If content values conflict, we will use the most restrictive. So, if the page has these meta tags:

<META NAME="ROBOTS" CONTENT="NOINDEX">
<META NAME="ROBOTS" CONTENT="INDEX">

We will obey the NOINDEX value.

Unnecessary content values
By default, Googlebot will index a page and follow links to it. So there's no need to tag pages with content values of INDEX or FOLLOW.

Directing a robots meta tag specifically at Googlebot
To provide instruction for all search engines, set the meta name to "ROBOTS". To provide instruction for only Googlebot, set the meta name to "GOOGLEBOT". If you want to provide different instructions for different search engines (for instance, if you want one search engine to index a page, but not another), it's best to use a specific meta tag for each search engine rather than use a generic robots meta tag combined with a specific one.

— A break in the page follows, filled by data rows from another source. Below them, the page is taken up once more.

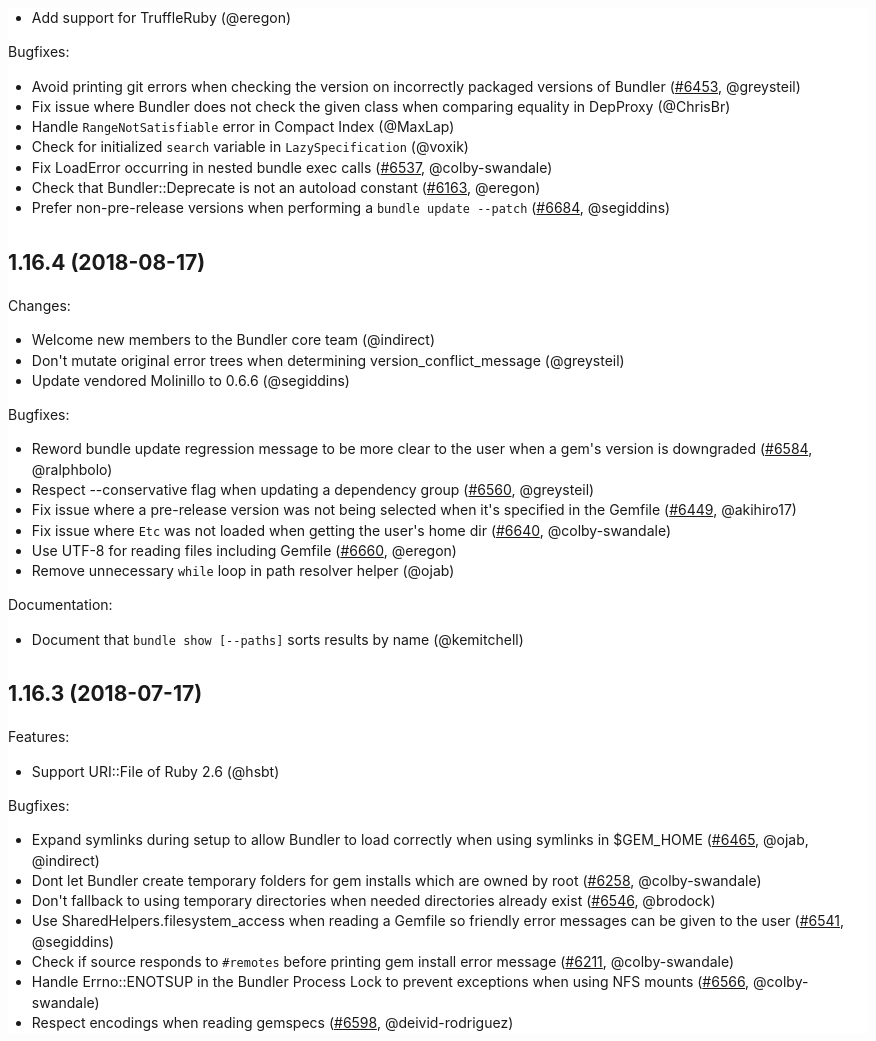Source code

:   - Add support for TruffleRuby (@eregon)

Bugfixes:

  - Avoid printing git errors when checking the version on incorrectly packaged versions of Bundler ([#6453](https://github.com/rubygems/bundler/issues/6453), @greysteil)
  - Fix issue where Bundler does not check the given class when comparing equality in DepProxy (@ChrisBr)
  - Handle `RangeNotSatisfiable` error in Compact Index (@MaxLap)
  - Check for initialized `search` variable in `LazySpecification` (@voxik)
  - Fix LoadError occurring in nested bundle exec calls ([#6537](https://github.com/rubygems/bundler/issues/6537), @colby-swandale)
  - Check that Bundler::Deprecate is not an autoload constant ([#6163](https://github.com/rubygems/bundler/issues/6163), @eregon)
  - Prefer non-pre-release versions when performing a `bundle update --patch` ([#6684](https://github.com/rubygems/bundler/issues/6684), @segiddins)

## 1.16.4 (2018-08-17)

Changes:

  - Welcome new members to the Bundler core team (@indirect)
  - Don't mutate original error trees when determining version_conflict_message (@greysteil)
  - Update vendored Molinillo to 0.6.6 (@segiddins)

Bugfixes:

  - Reword bundle update regression message to be more clear to the user when a gem's version is downgraded ([#6584](https://github.com/rubygems/bundler/issues/6584), @ralphbolo)
  - Respect --conservative flag when updating a dependency group ([#6560](https://github.com/rubygems/bundler/issues/6560), @greysteil)
  - Fix issue where a pre-release version was not being selected when it's specified in the Gemfile ([#6449](https://github.com/rubygems/bundler/issues/6449), @akihiro17)
  - Fix issue where `Etc` was not loaded when getting the user's home dir ([#6640](https://github.com/rubygems/bundler/issues/6640), @colby-swandale)
  - Use UTF-8 for reading files including Gemfile ([#6660](https://github.com/rubygems/bundler/issues/6660), @eregon)
  - Remove unnecessary `while` loop in path resolver helper (@ojab)

Documentation:

  - Document that `bundle show [--paths]` sorts results by name (@kemitchell)

## 1.16.3 (2018-07-17)

Features:

  - Support URI::File of Ruby 2.6 (@hsbt)

Bugfixes:

  - Expand symlinks during setup to allow Bundler to load correctly when using symlinks in $GEM_HOME ([#6465](https://github.com/rubygems/bundler/issues/6465), @ojab, @indirect)
  - Dont let Bundler create temporary folders for gem installs which are owned by root ([#6258](https://github.com/rubygems/bundler/issues/6258), @colby-swandale)
  - Don't fallback to using temporary directories when needed directories already exist ([#6546](https://github.com/rubygems/bundler/issues/6546), @brodock)
  - Use SharedHelpers.filesystem_access when reading a Gemfile so friendly error messages can be given to the user ([#6541](https://github.com/rubygems/bundler/issues/6541), @segiddins)
  - Check if source responds to `#remotes` before printing gem install error message ([#6211](https://github.com/rubygems/bundler/issues/6211), @colby-swandale)
  - Handle Errno::ENOTSUP in the Bundler Process Lock to prevent exceptions when using NFS mounts ([#6566](https://github.com/rubygems/bundler/issues/6566), @colby-swandale)
  - Respect encodings when reading gemspecs ([#6598](https://github.com/rubygems/bundler/issues/6598), @deivid-rodriguez)
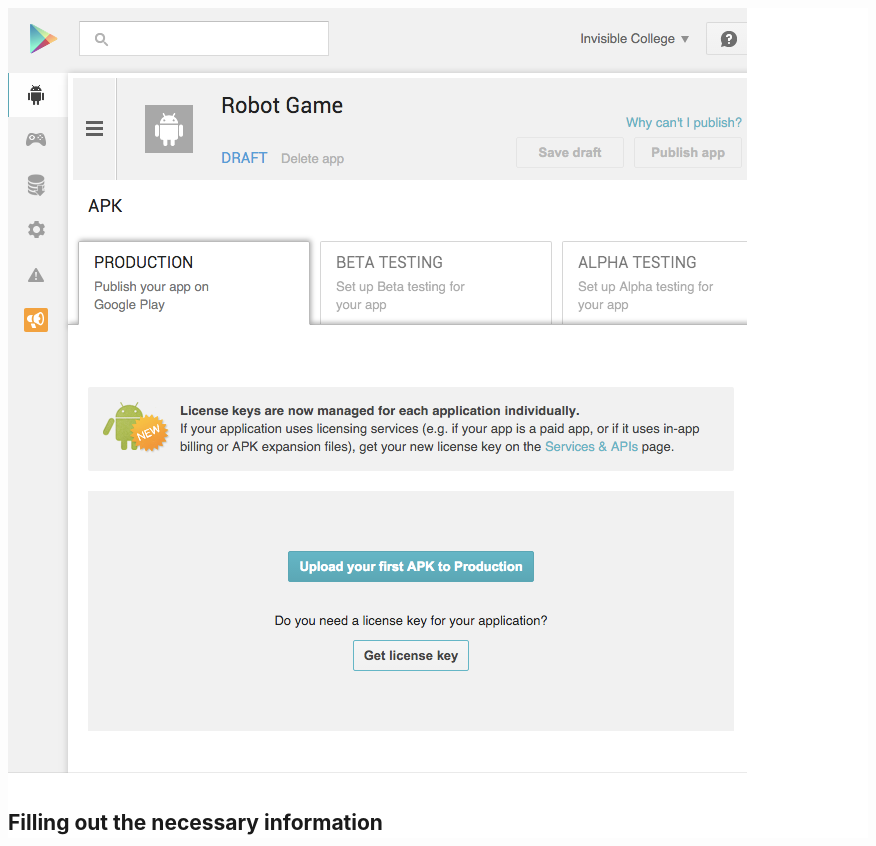 ![Dialog to upload your APK](screenshots/upload-apk.png)

## Filling out the necessary information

You can find a list of bots at robotstxt.org.

Casing and spacing
Googlebot understands any combination of lowercase and uppercase. So each of these meta tags is interpreted in exactly the same way:

<meta name="ROBOTS" content="NOODP">
<meta name="robots" content="noodp">
<meta name="Robots" content="NoOdp">

If you have multiple content values, you must place a comma between them, but it doesn't matter if you also include spaces. So the following meta tags are interpreted the same way:

<META NAME="ROBOTS" CONTENT="NOINDEX, NOFOLLOW">
<META NAME="ROBOTS" CONTENT="NOINDEX,NOFOLLOW">

If you use both a robots.txt file and robots meta tags
If the robots.txt and meta tag instructions for a page conflict, Googlebot follows the most restrictive. More specifically:
  • If you block a page with robots.txt, Googlebot will never crawl the page and will never read any meta tags on the page.
  • If you allow a page with robots.txt but block it from being indexed using a meta tag, Googlebot will access the page, read the meta tag, and subsequently not index it.
Valid meta robots content values
Googlebot interprets the following robots meta tag values:
  • NOINDEX - prevents the page from being included in the index.
  • NOFOLLOW - prevents Googlebot from following any links on the page. (Note that this is different from the link-level NOFOLLOW attribute, which prevents Googlebot from following an individual link.)
  • NOARCHIVE - prevents a cached copy of this page from being available in the search results.
  • NOSNIPPET - prevents a description from appearing below the page in the search results, as well as prevents caching of the page.
  • NOODP - blocks the Open Directory Project description of the page from being used in the description that appears below the page in the search results.
  • NONE - equivalent to "NOINDEX, NOFOLLOW".
A word about content value "NONE"
As defined by robotstxt.org, the following direction means NOINDEX, NOFOLLOW.

<META NAME="ROBOTS" CONTENT="NONE">

However, some webmasters use this tag to indicate no robots restrictions and inadvertently block all search engines from their content.